Exercise brief:
Pull out every line of the material below that contains the word "What", and treat uppercase and lowercase as different.

○ ○ ○ ○ ○ ○ ○

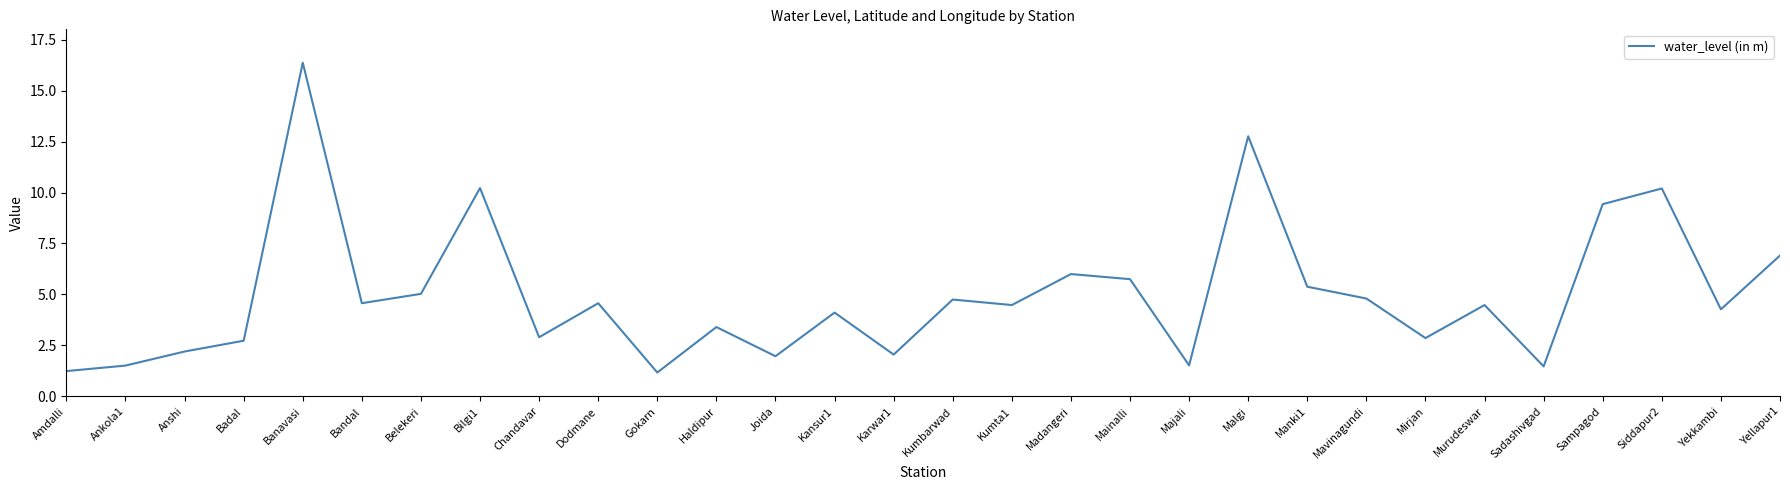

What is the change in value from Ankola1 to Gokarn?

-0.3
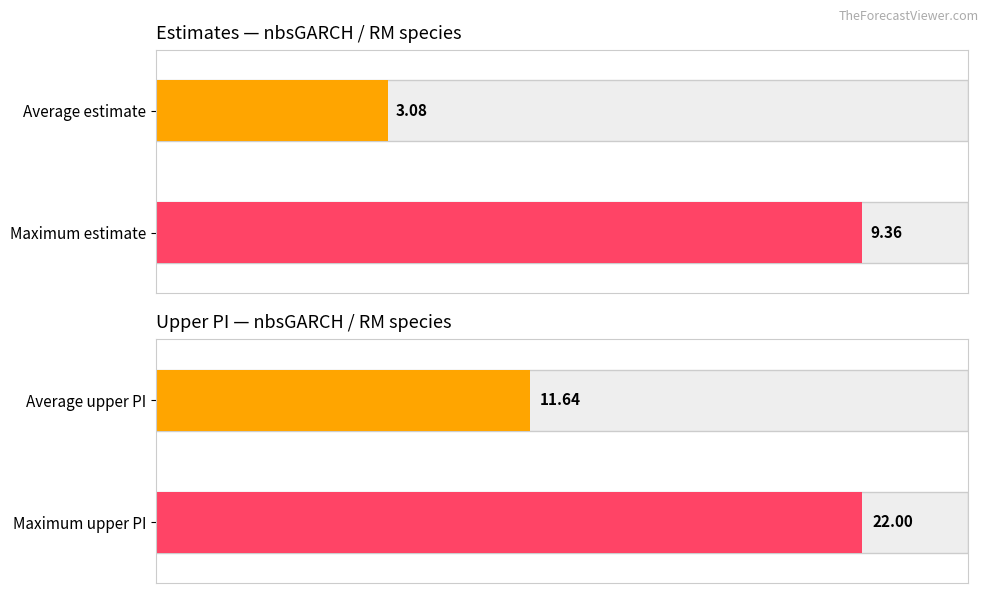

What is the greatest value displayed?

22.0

○ ○ ○ ○ ○ ○ ○

Response to this exercise:
What is the change in value from Ankola1 to Gokarn?
What is the greatest value displayed?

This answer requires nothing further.